Faccio un passo avanti. Stringo ancora la lettera in una mano e guardo mio padre vacillare nei miei occhi.

«Ho lasciato che prendessi delle scelte anche per me, ma adesso non ce la faccio più. Non lo posso più sopportare e tu non mi vieterai di andare a Londra» apre la bocca per parlare, ma la mia voce lo ferma. «Se hai qualcosa da dire riguardo gli ultimi sei anni che ho scordato, sei ancora in tempo».

Papà serra le labbra. Deglutisce a fatica.

«Dopo tutto quello che ho fatto per te» mormora, con tono soffocato. «Questo è il modo con cui mi ripaghi».

Le sue parole mi colpiscono.

Noi non siamo mai stati legati. Io e mio padre non abbiamo mai avuto un vero rapporto. Ciò che mi resta dei miei ricordi sa ancora dei suoi silenzi infiniti, di tutte le volte che spariva per ore intere in garage per creare modellini. Lo vedevo solo a cena e non scambiavamo nemmeno una parola. Poi, un giorno mia madre muore, io vado in coma e al mio risveglio lui diventa l'uomo più amorevole del mondo. Mi aiuta a superare le crisi, la confusione, l'emicrania cronica.

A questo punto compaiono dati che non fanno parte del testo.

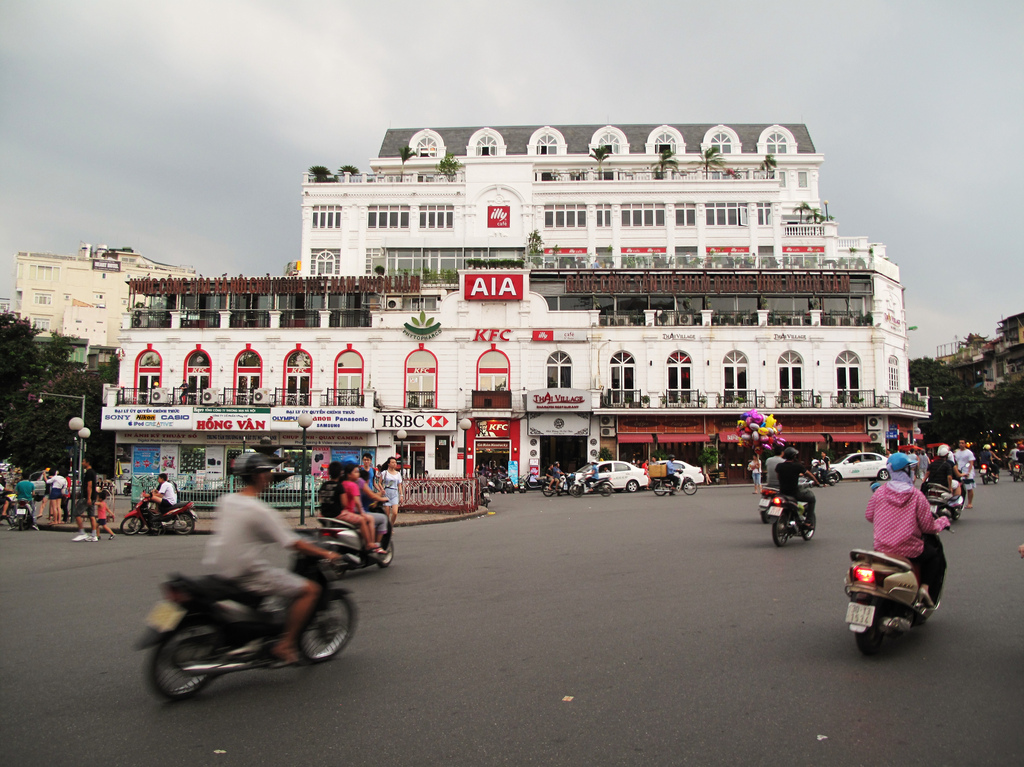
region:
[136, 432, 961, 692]
a group of people that are riding motorized bikes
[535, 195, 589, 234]
windows on a building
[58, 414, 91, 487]
globe lights on a pole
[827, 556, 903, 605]
the rear brake light of a motor scooter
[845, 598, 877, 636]
a white license plate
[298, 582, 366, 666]
the front wheel of a motorcycle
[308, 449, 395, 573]
two people riding on a motor scooter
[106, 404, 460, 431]
signage of various businesses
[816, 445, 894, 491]
a white car on the street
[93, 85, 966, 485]
large white building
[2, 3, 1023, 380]
sky is covered in thick gray clouds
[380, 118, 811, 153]
the roof is gray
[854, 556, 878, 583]
red light on the back of the bike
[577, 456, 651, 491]
small white car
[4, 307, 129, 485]
dark green leaves on the tree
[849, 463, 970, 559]
light purple jacket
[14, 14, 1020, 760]
picture taken outdoors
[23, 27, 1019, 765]
picture taken during the day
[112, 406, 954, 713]
people are riding motorcycles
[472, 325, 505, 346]
a sign says KFC on the building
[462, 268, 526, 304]
the building has the letters AIA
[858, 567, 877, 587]
the light is on the bike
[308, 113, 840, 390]
the building is white and old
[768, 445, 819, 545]
person in black shirt on black bike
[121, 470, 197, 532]
person in white shirt on red bike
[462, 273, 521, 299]
large red sign on huge white building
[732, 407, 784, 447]
big bundle of balloons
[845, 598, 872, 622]
white rear license plate on bike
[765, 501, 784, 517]
white rear license plate on bike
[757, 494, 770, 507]
white rear license plate on far bike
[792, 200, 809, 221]
tall green tree on fifth floor balcony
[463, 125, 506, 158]
large arched window with white trim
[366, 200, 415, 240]
windows on a house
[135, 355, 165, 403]
windows on a house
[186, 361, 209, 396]
windows on a house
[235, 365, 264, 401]
windows on a house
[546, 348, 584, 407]
windows on a house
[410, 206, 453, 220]
windows on a house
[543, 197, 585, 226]
windows on a house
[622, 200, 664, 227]
windows on a house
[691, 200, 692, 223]
windows on a house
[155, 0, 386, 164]
a large white cloud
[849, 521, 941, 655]
the back of a motorcycle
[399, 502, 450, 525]
a small sidewalk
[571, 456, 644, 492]
the side of a white car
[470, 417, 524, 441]
colonial sanders logo over open door to building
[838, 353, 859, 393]
a window on the building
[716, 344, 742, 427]
a window on the building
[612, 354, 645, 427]
a window on the building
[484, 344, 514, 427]
a window on the building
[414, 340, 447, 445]
a window on the building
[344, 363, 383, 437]
a window on the building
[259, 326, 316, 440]
a window on the building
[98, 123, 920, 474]
The white building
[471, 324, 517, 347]
The red KFC sign over the window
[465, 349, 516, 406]
The window over the KFC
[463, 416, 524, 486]
The red doorway to the KFC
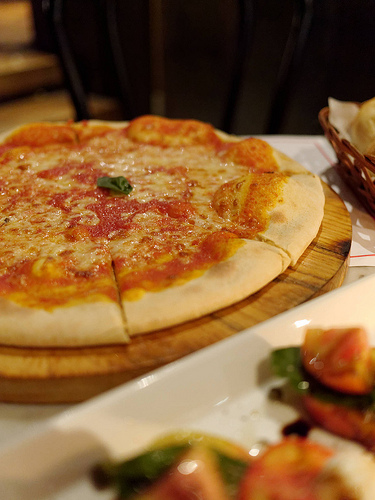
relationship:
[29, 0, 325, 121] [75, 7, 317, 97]
chair has rungs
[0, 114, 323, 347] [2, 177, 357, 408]
pizza on cutting board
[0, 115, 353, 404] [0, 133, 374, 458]
tray on table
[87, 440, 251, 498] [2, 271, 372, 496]
lettuce lying on tray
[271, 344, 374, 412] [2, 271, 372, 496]
lettuce lying on tray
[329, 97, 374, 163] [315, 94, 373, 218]
napkin lying in basket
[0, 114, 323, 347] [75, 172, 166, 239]
pizza has sauce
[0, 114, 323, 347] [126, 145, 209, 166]
pizza has cheese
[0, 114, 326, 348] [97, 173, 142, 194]
pizza has lettuce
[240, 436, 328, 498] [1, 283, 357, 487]
tomatoe on plate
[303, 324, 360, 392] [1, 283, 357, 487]
tomatoe on plate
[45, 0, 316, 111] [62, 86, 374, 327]
chair in back of table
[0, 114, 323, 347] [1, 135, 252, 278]
pizza has cheese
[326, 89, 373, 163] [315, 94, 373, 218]
food in basket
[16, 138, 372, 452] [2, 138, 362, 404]
food on table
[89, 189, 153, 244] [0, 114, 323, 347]
sauce on pizza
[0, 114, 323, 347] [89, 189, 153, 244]
pizza has sauce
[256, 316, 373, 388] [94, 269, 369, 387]
food on platter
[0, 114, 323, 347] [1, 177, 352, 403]
pizza on plate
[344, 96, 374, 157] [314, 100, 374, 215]
rolls in basket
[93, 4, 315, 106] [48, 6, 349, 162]
backrest on chair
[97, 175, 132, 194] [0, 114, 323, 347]
vegetable on pizza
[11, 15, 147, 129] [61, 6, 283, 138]
stairs behind chair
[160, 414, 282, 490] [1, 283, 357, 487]
sliced appetizers on plate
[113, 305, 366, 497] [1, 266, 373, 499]
appetizers on plate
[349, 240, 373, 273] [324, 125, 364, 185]
napkin under basket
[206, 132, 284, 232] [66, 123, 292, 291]
air pockets on pizza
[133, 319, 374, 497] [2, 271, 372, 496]
tomatoes resting tray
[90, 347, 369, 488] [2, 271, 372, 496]
basil resting tray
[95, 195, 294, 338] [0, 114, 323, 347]
slice of pizza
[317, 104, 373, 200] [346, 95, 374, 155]
basket of bread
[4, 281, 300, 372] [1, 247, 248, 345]
crust of pizza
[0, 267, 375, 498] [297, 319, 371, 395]
serving tray with tomato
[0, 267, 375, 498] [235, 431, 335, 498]
serving tray with tomato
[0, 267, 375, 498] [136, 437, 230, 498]
serving tray with tomato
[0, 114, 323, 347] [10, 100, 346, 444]
pizza on top board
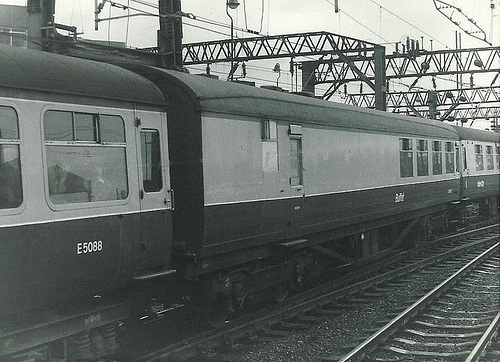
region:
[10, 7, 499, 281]
train cars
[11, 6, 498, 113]
electrical wires above a train car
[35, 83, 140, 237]
one clear glass window on the side of a train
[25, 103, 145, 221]
one clear glass window on the side of a train with passengers inside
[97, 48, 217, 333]
Connection between two train cars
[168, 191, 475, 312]
the bottom part of a train car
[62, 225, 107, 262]
Numbers on the side of a train car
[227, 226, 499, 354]
railway tracks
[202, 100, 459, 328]
the side of a train car on railway tracks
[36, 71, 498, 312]
The side of a train on railway tracks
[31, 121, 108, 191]
People inside the train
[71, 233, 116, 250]
Number of train on the side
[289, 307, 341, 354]
Gravel between the tracks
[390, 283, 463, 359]
The tracks are somewhat rusty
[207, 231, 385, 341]
Wheels under the train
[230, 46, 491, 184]
Metal scaffolding above the train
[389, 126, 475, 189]
Windows on side of train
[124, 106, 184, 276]
Dress on side of train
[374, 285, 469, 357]
Light shining on the track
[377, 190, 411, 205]
Number on side of train car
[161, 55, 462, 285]
one passenger train car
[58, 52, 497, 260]
three passenger train cars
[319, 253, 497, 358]
silver train tracks on gravel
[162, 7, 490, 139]
overhead structure and wiring at train yard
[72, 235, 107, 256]
serial number E5088 on train car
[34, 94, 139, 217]
window of passenger train car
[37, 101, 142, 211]
girl in window of train car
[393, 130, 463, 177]
four passenger train car windows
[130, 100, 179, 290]
passenger train car door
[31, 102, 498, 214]
windows of passenger train cars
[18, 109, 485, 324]
light and dark train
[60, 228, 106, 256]
white serial number on train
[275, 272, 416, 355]
dark gravel between tracks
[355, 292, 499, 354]
dark tracks near train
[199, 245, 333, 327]
train has black wheels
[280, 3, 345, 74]
sky is grey and cloudy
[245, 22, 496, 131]
power lines over train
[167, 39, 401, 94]
metal beams over train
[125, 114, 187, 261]
grey and black door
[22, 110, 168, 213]
train has rectangular windows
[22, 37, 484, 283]
A grey and white train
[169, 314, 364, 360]
A metalic train truck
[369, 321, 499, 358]
A metalic train truck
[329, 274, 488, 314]
A metalic train truck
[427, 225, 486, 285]
A metalic train truck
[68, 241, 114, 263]
A black and white train number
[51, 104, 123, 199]
A black and white train's window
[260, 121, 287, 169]
A black and white train's window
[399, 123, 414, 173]
A black and white train's window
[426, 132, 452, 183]
A black and white train's window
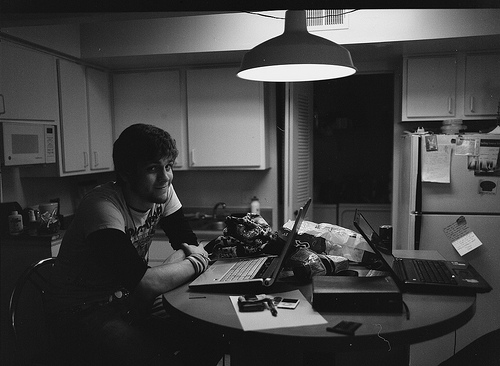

Diventa padre, ma quando io smetto di essere accondiscendete viene fuori la sua vera natura.

«Io non ti ho mai chiesto niente» la mia voce è incolore. Un muscolo sul suo viso si tende, ha uno spasmo, tuttavia, papà non risponde.

'Ma anche se lo avessi fatto, anche se ti avessi chiesto aiuto, tu sei mio padre e dovresti amarmi senza volere in cambio niente'. Non glielo dico. Non posso dirglielo perché lui mi volta le spalle e se ne va, abbandonandomi a un silenzio insopportabile.